Coriza, dor de garganta e mal-estar aparecem no resfriado e na gripe, o que faz muita gente tratar as duas doenças como sinônimos. Só que a diferença entre elas muda o tempo de repouso, o cuidado com grupos de risco e o momento certo de procurar um médico. Reconhecer se o quadro começou de forma gradual ou como um “atropelamento” repentino já ajuda a organizar melhor os cuidados em casa e evitar complicações desnecessárias.
O que caracteriza o resfriado comum?
O resfriado é uma infecção viral leve das vias aéreas superiores, causada principalmente por rinovírus. Ele costuma começar de forma gradual, com irritação na garganta e nariz entupido, e evoluir em dois a três dias para coriza, espirros frequentes e tosse leve, sem grande comprometimento do estado geral.
A febre, quando aparece, é baixa e passageira. A pessoa mantém a rotina, ainda que com desconforto, e o quadro tende a melhorar em quatro a sete dias. Saber identificar os sinais de resfriado ajuda a evitar o uso desnecessário de medicamentos e antibióticos.
O que caracteriza a gripe causada pelo vírus influenza?
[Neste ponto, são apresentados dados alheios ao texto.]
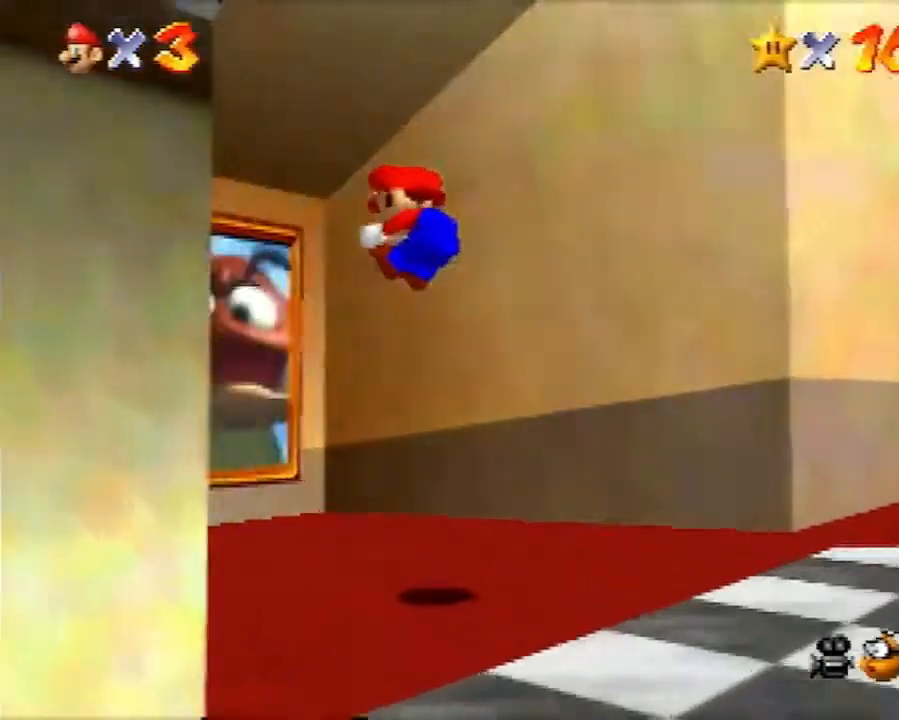
{"buttons": [], "left_stick": "up", "events": [[483, "Z", "up"]]}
A gripe, provocada pelo vírus influenza, tem início súbito e intenso. Em poucas horas surgem febre alta, calafrios, dor de cabeça, dores musculares e fadiga marcante, muitas vezes acompanhadas de tosse seca e dor de garganta.
Diferente do resfriado, a gripe atinge o corpo inteiro e frequentemente derruba a pessoa da rotina por vários dias. O quadro costuma durar de 7 a 10 dias, e a tosse e o cansaço podem persistir por duas semanas. Esse padrão típico da gripe exige mais atenção, especialmente pelo risco de complicações.

Quais são as principais diferenças na prática?
Alguns pontos ajudam a separar rapidamente as duas doenças no dia a dia:
- Início dos sintomas gradual no resfriado e abrupto na gripe
- Febre rara ou baixa no resfriado e alta, acima de 38°C, na gripe
- Dores no corpo leves no resfriado e intensas na gripe
- Cansaço discreto no resfriado e esgotamento marcante na gripe
- Coriza e espirros predominam no resfriado, enquanto tosse seca e dor de cabeça predominam na gripe
- Duração média de 4 a 7 dias no resfriado e de 7 a 10 dias na gripe
Como um estudo científico embasa essa distinção?
A diferenciação entre as duas doenças tem respaldo em publicações científicas brasileiras. Segundo a revisão Influenza, publicada na Revista da Sociedade Brasileira de Medicina Tropical e indexada no SciELO, a presença de febre acompanhada de manifestações respiratórias e de sintomas sistêmicos como dores musculares, calafrios e fadiga é o que mais ajuda o médico a distinguir a influenza do resfriado comum.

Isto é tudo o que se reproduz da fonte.